>>363 無難に
使用したお題:『9』『スライム』『ぬるぬる』『黒髪ロング』

【どこにでもある、ごく普通の、ありふれた日常】

 朝起きてまず最初にすることは、一緒に寝ているペットを起こすことだった。

 布団の横に一緒に寝ていたはずのペットは、朝起きた時かなり高確率でなぜか僕の上に乗っかっている。熱くはないのだろうか?

「おい、朝だぞ。起きろ」

 長く垂れさがっているペットの体毛を煩わしく思いつつも、その頭をかるく小突き、布団を剥がして隣に寝転がした。
 ペットは布団の上に横になると、ううんと大きく背伸びをし、大きな欠伸をし、でも目を開けない。二度寝をするつもりなんだろう。

 ……まったく、いいなぁペットは気楽で。

 僕もまた二度寝の誘惑に駆られつつも、時計を見ると朝の9時。いくら休みとはいえ寝坊も良いところだ。仕方なく起き上がってまず洗面所へと向かう。
 ペットの涎が体にかかってぬるぬるする。蛇口を捻って水道で洗いつつ、冷蔵庫を開けて中身を漁る。

「朝ご飯は……これとこれとこれでいいか」

 自分の分の朝ご飯と、ペットの分の朝ご飯をさくっと作ってしまう。いつものルーチンワークなので、特に難しくない。
 袋を開け、材料を切り、火を通して盛り付けをする。ペット用の餌は別のお皿に乗っける。

「……ん、完成。で、ようやく起きたか」

 ペットが僕の後ろにやってきていた。ほんの数分前は睡眠天国に旅立っていたというのに、今は眠いながらも僕の背後にやってきていた。臭いに釣られたのだろう。
 半開きの眼差しが何かを訴えるように見上げてくる。僕はすべての食器を同時に持ちあげ、ペットの黒い頭に向かって言った。

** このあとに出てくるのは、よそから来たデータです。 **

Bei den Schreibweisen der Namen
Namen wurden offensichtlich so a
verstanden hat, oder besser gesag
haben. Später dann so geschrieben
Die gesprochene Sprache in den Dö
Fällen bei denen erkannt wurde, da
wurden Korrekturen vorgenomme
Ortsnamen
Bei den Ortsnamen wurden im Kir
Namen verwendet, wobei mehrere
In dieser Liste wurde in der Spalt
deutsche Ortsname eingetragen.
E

「はいはい、ご飯はあっちだよ。はいはいどいてどいて」

 蹴飛ばすわけにはいかないので、皿を持ったまま器用に真横をスルリと抜ける。食卓の上に皿を丁寧に並べておき、ペットを僕の反対側の席へ座らせた。

「はい、いただきます」

「……いただきはぁす」

 二人で食前の挨拶をして食べ始める。うん、適当に作ったけど十分美味しい。
 僕の朝ご飯は牛の大腿骨の炙り焼きと黒カビと木の枝のサラダ、そしてペットの食事を作るために出たゴミをマヨネーズで適当に和えたものだ。
 ペットの朝ご飯は小麦粉を練って発酵させた手間のかかるモノと卵をなぜか焼いた黄色と白の丸い食べ物、そして葉っぱだけしか入ってないサラダだ。正直、まずそうだけど、このペットはどうも好きらしい。

 必死に食事をしてポロポロ食べカスを落としているペットを見つつ、その落ちた破片をこっそり触手で吸収しながら僕は言った。

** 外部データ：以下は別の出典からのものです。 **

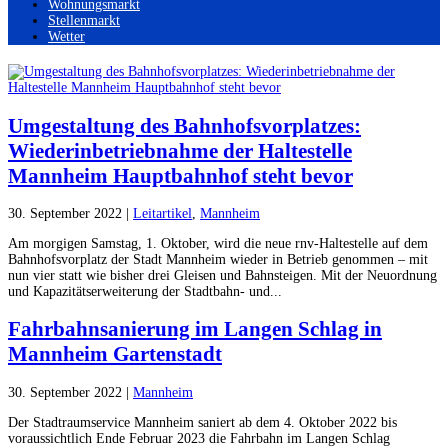
Wohnungsmarkt
Stellenmarkt
Wetter
Umgestaltung des Bahnhofsvorplatzes:
Wiederinbetriebnahme der Haltestelle
Mannheim Hauptbahnhof steht bevor
30. September 2022
|
Leitartikel
,
Mannheim
Am morgigen Samstag, 1. Oktober, wird die neue rnv-Haltestelle auf dem
Bahnhofsvorplatz der Stadt Mannheim wieder in Betrieb genommen – mit
nun vier statt wie bisher drei Gleisen und Bahnsteigen. Mit der Neuordnung
und Kapazitätserweiterung der Stadtbahn- und...
Fahrbahnsanierung im Langen Schlag in
Mannheim Gartenstadt
30. September 2022
|
Mannheim
Der Stadtraumservice Mannheim saniert ab dem 4. Oktober 2022 bis
voraussichtlich Ende Februar 2023 die Fahrbahn im Langen Schlag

「なんかその黒い体毛、長すぎじゃない? 切った方がいい?」

「わかんない、ご主人様の好きにして」

 そういうとペットの人間の少女は、特に興味もなさそうにして食事を再開していた。
 スライムである僕は、髪の毛って美味しいのかなぁと思いながらビニール袋をもしゃもしゃと溶かした。